Interactive graphics

Anthony Unwin writes,

The sample R code in Appendix C of GCSR (2nd edition) is pretty helpful, but I’m not happy with the graphics (surprise, surprise!). Your code for producing a collection of histograms means that they are all individually scaled. For comparative purposes they should, of course, be common scaled.

I’m looking forward to your reaction to my suggestion that you should incorporate interactive graphics in your course. One nice example of interaction that just occurs to me is to select a group of graphics with the mouse and then ask the system, perhaps via a pop-up dialog as in MANET, to common scale them.

I replied,

Yes, I know we are just faking it with the graphs. No systematic approach. This comes in very clearly in our paper (with Cristian Pasarica and Rahul Dodhia), “Let’s practice what we preach: turning tables into graphs,” where we do a good job converting tables into graphs–but we don’t have a good general system for making the graphs. Each one took a lot of work in R. I’m happy to incorporate interactive graphics in the course but I’m not familiar with how to do them in R (or in any other software). I’m sure there’s stuff out there, I just don’t know where to start.

Antony replied:

Yes, that’s both the advantage and disadvantage. You can do everything, but it often takes time and extra thought. Interactive work requires a different approach. It’s like travelling from A to B. If you walk you are a lot more flexible, but you may never get there. Driving a car along the freeway is restrictive in some ways, but gets you further.
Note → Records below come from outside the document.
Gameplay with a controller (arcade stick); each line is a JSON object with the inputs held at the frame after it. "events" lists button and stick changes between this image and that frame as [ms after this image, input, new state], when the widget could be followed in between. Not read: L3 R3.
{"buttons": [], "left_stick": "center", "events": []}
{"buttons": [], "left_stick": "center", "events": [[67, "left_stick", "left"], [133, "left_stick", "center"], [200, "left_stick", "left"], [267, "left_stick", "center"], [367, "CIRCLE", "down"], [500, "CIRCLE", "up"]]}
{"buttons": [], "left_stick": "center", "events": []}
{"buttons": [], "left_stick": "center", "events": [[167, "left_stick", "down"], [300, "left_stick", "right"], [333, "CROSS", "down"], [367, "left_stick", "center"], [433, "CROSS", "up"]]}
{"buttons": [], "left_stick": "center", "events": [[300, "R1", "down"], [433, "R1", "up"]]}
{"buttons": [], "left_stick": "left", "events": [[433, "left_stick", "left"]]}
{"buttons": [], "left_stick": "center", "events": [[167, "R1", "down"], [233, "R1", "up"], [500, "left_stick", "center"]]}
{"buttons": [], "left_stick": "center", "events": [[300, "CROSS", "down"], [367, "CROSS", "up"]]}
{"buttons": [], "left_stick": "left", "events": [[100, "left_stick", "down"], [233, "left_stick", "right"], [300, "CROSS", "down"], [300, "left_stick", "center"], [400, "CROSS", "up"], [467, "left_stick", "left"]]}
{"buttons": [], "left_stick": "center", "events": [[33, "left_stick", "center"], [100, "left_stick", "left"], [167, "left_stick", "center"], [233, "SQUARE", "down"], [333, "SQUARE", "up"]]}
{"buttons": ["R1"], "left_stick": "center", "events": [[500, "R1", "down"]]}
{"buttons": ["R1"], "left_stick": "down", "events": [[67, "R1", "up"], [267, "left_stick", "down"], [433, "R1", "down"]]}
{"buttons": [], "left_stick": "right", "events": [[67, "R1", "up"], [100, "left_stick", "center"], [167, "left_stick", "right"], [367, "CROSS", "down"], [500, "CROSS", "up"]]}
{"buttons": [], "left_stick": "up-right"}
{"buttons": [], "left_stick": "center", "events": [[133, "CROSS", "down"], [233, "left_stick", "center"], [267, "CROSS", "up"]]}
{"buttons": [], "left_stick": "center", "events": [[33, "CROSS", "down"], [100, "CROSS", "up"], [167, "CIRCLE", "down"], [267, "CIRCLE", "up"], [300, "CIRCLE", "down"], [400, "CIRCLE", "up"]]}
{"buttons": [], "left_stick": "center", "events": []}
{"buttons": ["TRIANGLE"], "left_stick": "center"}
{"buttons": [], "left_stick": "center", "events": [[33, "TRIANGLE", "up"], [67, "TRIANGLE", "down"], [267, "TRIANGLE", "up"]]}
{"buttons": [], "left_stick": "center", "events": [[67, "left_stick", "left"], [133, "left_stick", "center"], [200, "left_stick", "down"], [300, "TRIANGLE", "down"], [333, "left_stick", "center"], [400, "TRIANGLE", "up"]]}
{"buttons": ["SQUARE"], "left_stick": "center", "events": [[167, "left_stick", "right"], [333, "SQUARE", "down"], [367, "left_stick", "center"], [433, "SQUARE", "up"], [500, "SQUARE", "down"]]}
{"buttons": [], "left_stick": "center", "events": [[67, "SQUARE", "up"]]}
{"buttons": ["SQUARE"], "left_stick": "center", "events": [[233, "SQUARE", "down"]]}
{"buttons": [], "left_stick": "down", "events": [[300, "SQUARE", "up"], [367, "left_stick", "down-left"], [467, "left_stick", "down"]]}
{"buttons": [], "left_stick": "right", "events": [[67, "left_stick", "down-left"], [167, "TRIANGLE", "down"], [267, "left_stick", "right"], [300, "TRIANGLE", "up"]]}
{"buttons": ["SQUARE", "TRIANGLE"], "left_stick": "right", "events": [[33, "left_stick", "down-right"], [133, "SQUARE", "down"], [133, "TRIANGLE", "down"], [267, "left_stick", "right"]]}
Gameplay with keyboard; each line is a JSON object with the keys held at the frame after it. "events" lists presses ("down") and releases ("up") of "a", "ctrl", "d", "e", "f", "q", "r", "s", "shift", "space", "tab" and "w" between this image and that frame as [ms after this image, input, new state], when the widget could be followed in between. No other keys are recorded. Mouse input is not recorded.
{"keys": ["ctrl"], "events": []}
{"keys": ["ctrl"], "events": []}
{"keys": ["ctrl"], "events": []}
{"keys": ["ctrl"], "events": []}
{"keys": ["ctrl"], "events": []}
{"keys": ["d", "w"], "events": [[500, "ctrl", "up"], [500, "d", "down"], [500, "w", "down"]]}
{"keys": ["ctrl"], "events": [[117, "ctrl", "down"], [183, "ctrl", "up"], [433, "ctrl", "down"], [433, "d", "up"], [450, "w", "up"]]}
The iPlots package for R (which you can download from the software page of our website http://stats.math.uni-augsburg.de/software/) is a start. Martin Theus’s Mondrian (also available from that website) offers much more in the way of interactive graphics. Mondrian is really only for graphics, though it does use Rserve to get R to do calculations for it in the background (e.g. if you want a smooth on a plot or a density estimate).